_Document text_.
──────

All five structures show 3D packing of C₁₈ chains, irrespective of the different molecular geometries. In the structures of C18-hx, C18-MDP, C18-cyhx and C18-Ph, the interacting hydrocarbon chains of the molecules are parallel and pack with triclinic symmetry of the methylene subcells (which is the smallest spatial unit of repetition down the long axis of the chains, illustrated in Fig. 5). Each chain therefore participates in four face-on interactions with neighbouring chains (two of which are significantly offset) and two (approximately) edge-on interactions with neighbouring chains. Due to the urethane group lying in a plane close to the plane of the C₆ core group in C18-hx, interactions between chains from the same H-bonded sheet are edge-on in this structure, while those in C18-Ph, C18-cyhx and C18-MDP are offset face-on (Fig. 5). The volume of the methylene subcells can be used as an indication of the packing efficiency in these structures. This volume is smallest for C18-hx, at 8.4 ų, followed by C18-MDP (8.7 ų), C18-Ph (9.2 ų) and C18-cyhx (11.55 ų). A key difference in packing in these structures, which contributes to these different volumes via its impact on the b axis of the subcell – illustrated in Fig. 5 – is the extent of offsetting between neighbouring H-bonded sheets. The offset of two carbons between sheets in C18-hx and C18-MDP results in an only slightly elongated b axis; therefore, 16 of the 18 alkyl chain carbons align to interact with adjacent chains from neighbouring sheets. There is an increased offset between sheets in C18-cyhx and C18-Ph, of four carbons, which is reflected in the increased length of the b axes of their methylene subcells (relative to those of C18-hx and C18-MDP – Fig. 5). Therefore, only 14 of the 18 alkyl carbons are aligned to interact with alkyl chains from neighbouring sheets. There is therefore a greater number of attractive van der Waals forces between hydrocarbon chains in the structures of C18-hx and C18-MDP; this presumably contributes to the increased energy required to disrupt packing in these structures, which is reflected in their higher values of ΔH_f.

Fig. 5 Packing of the hydrocarbon chains in C18-hx (a), C18-cyhx (b), C18-MDP (c), C18-Ph (d), and C18-MePh packing mode a and b (e) and (f), with van der Waals spheres of the atoms shown in grey. The b axis of the methylene subcells is highlighted to show the axis representing interactions between hydrocarbon chains from neighbouring H-bonded sheets, which is elongated by inter-sheet offsetting. The corresponding a axis represents interactions between hydrocarbon chains within the same H-bonded sheet.

──────

_Provided records_.

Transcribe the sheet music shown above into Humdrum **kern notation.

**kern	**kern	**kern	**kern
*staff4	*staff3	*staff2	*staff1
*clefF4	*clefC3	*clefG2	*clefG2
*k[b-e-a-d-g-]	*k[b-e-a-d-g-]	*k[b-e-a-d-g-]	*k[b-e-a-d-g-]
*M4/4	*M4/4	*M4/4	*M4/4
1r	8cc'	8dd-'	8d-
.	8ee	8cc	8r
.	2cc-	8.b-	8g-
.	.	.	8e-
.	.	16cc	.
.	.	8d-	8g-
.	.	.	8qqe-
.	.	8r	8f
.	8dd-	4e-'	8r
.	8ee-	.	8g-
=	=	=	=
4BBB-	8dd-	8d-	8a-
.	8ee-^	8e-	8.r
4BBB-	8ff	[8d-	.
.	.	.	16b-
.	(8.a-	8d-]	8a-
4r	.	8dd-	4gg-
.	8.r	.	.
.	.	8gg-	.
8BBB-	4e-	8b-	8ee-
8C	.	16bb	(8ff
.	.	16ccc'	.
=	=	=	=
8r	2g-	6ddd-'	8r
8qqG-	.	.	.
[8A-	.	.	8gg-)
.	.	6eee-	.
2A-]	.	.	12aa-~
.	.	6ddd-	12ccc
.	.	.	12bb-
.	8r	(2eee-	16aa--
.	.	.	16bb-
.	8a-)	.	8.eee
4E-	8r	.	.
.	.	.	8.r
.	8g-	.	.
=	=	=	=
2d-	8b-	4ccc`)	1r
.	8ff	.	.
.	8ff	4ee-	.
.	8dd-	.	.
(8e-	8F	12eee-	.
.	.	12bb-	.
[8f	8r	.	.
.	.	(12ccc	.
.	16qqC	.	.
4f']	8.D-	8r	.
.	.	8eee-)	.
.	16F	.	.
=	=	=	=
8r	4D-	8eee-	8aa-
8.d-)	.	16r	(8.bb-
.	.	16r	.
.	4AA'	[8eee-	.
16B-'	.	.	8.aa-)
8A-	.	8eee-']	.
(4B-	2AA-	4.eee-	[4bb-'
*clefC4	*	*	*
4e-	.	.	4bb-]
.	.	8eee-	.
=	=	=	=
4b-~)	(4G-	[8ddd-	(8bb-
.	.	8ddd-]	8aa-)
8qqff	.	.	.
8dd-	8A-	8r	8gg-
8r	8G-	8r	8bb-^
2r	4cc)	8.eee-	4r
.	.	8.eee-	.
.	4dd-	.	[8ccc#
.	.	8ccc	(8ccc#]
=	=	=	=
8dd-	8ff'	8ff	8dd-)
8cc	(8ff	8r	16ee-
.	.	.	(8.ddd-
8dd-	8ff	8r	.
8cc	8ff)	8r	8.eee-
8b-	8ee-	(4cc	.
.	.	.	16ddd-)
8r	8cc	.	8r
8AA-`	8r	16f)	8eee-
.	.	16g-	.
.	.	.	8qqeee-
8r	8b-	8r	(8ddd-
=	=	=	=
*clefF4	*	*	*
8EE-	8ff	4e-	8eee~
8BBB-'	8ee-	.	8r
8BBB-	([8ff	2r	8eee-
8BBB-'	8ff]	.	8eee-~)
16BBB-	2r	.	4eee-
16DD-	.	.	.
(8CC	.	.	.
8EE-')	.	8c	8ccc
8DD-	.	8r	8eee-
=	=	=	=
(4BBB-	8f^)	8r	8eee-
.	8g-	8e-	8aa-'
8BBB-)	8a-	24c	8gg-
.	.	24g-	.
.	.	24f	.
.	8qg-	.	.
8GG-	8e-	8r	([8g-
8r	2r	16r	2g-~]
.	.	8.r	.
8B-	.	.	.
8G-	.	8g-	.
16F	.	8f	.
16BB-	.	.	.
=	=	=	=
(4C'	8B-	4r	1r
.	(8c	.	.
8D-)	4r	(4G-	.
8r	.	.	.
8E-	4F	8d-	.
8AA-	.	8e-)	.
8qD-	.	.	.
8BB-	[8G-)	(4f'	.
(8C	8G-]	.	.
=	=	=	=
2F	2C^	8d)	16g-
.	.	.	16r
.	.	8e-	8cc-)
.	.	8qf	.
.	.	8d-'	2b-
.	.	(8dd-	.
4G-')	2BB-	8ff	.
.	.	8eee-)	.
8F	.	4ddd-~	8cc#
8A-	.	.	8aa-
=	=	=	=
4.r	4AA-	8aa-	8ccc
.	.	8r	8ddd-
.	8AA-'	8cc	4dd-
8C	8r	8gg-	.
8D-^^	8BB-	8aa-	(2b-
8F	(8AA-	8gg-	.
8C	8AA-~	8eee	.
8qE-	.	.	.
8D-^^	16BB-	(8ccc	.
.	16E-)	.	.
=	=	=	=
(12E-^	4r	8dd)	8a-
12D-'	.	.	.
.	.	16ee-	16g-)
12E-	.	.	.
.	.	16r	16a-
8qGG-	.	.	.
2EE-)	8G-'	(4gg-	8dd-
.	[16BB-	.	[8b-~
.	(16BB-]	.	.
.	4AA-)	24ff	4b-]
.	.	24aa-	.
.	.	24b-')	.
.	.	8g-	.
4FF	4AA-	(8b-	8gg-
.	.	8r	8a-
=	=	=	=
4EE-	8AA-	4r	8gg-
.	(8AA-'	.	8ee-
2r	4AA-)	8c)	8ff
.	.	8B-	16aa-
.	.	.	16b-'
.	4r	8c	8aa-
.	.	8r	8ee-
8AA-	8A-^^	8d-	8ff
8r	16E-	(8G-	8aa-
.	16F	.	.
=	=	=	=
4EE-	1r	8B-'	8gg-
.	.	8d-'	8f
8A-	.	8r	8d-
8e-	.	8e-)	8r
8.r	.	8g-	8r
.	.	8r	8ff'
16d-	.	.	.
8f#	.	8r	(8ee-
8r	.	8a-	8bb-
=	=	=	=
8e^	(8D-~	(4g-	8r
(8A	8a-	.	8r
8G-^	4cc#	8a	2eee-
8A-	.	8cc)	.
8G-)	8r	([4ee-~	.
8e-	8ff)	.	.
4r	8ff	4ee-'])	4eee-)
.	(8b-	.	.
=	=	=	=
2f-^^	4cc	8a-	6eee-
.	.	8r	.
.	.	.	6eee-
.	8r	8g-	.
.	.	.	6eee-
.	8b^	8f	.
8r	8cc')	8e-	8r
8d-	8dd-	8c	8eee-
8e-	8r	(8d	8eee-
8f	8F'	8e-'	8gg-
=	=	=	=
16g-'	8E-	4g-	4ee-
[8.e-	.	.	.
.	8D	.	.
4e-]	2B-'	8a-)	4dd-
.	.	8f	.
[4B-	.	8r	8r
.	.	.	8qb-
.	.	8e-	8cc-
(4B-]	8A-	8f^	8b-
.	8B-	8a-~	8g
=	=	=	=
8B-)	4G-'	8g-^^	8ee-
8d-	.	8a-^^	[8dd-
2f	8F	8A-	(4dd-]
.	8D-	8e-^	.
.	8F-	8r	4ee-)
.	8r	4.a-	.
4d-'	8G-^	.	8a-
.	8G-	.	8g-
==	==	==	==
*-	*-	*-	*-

──────

_List of tasks_.
(A) Answer these questions from the passage on hydrocarbon chain packing, one line each:
(i) What is the methylene subcell volume given for C18-Ph?
(ii) How many of the 18 alkyl carbons are aligned to interact with chains from neighbouring sheets in C18-cyhx and C18-Ph?
(iii) According to the figure caption, what does the a axis of the methylene subcells represent?
(B) Decide whether each statement agrees with the passage on hydrocarbon chain packing. Answer yes or no, quoting the words that settle it.
(i) C18-cyhx has the smallest methylene subcell volume.
(ii) Neighbouring sheets in C18-hx and C18-MDP are offset by two carbons.
(iii) In C18-hx, chains from the same H-bonded sheet interact offset face-on.
(C) Write the next few sentences of the passage on hydrocarbon chain packing, picking up after its final sentence.
The entries can be left aside.

_Answers provided_.
(A)
(i) 9.2 ų
(ii) 14
(iii) Interactions between hydrocarbon chains within the same H-bonded sheet

(B)
(i) No: "This volume is smallest for C18-hx, at 8.4 ų"
(ii) Yes: "The offset of two carbons between sheets in C18-hx and C18-MDP results in an only slightly elongated b axis"
(iii) No: "interactions between chains from the same H-bonded sheet are edge-on in this structure"

(C)
Interactions between hydrocarbon chains in C18-MePh are more complex. There are two modes of hydrocarbon chain packing in this structure as a result of the two half molecules that make up the asymmetric unit. In both cases, hydrocarbons pack with orthorhombic symmetry, with the same subcell dimensions (Fig. 5e). The key difference between these packing modes is in the orientation of the hydrocarbon chains relative to those from neighbouring sheets – planes between hydrocarbon chains are at an angle of 28° in mode a, and near-linear in the second packing arrangement, denoted mode b in Fig. 5. Interactions are therefore tilted edge-to-face in mode a, and edge-on and face-on in packing mode b. The volume of the methylene subcells for C18-MePh is 12.7 ų, which is the largest subcell volume of the five compounds. Correlating these packing arrangements with molecular structures suggests that core groups that can have strong interactions in two dimensions – i.e. with neighbouring core groups within H-bonded sheets and from adjacent sheets – encourages the alignment of sheets such that hydrocarbon interactions are optimised. This results in closer chain packing, as reflected in the lower volume of the methylene subcells, which correlates with increasing ΔH_f.

3. Powder X-ray diffraction and polymorphism

While single-crystal XRD is unmatched in its ability to depict solid-state structures and visualise corresponding molecular interactions, powder X-ray diffraction (PXRD) should also be used to ensure single-crystal structures are representative of the structure of bulk samples; this is especially necessary for the analysis of materials that are prone to polymorphism.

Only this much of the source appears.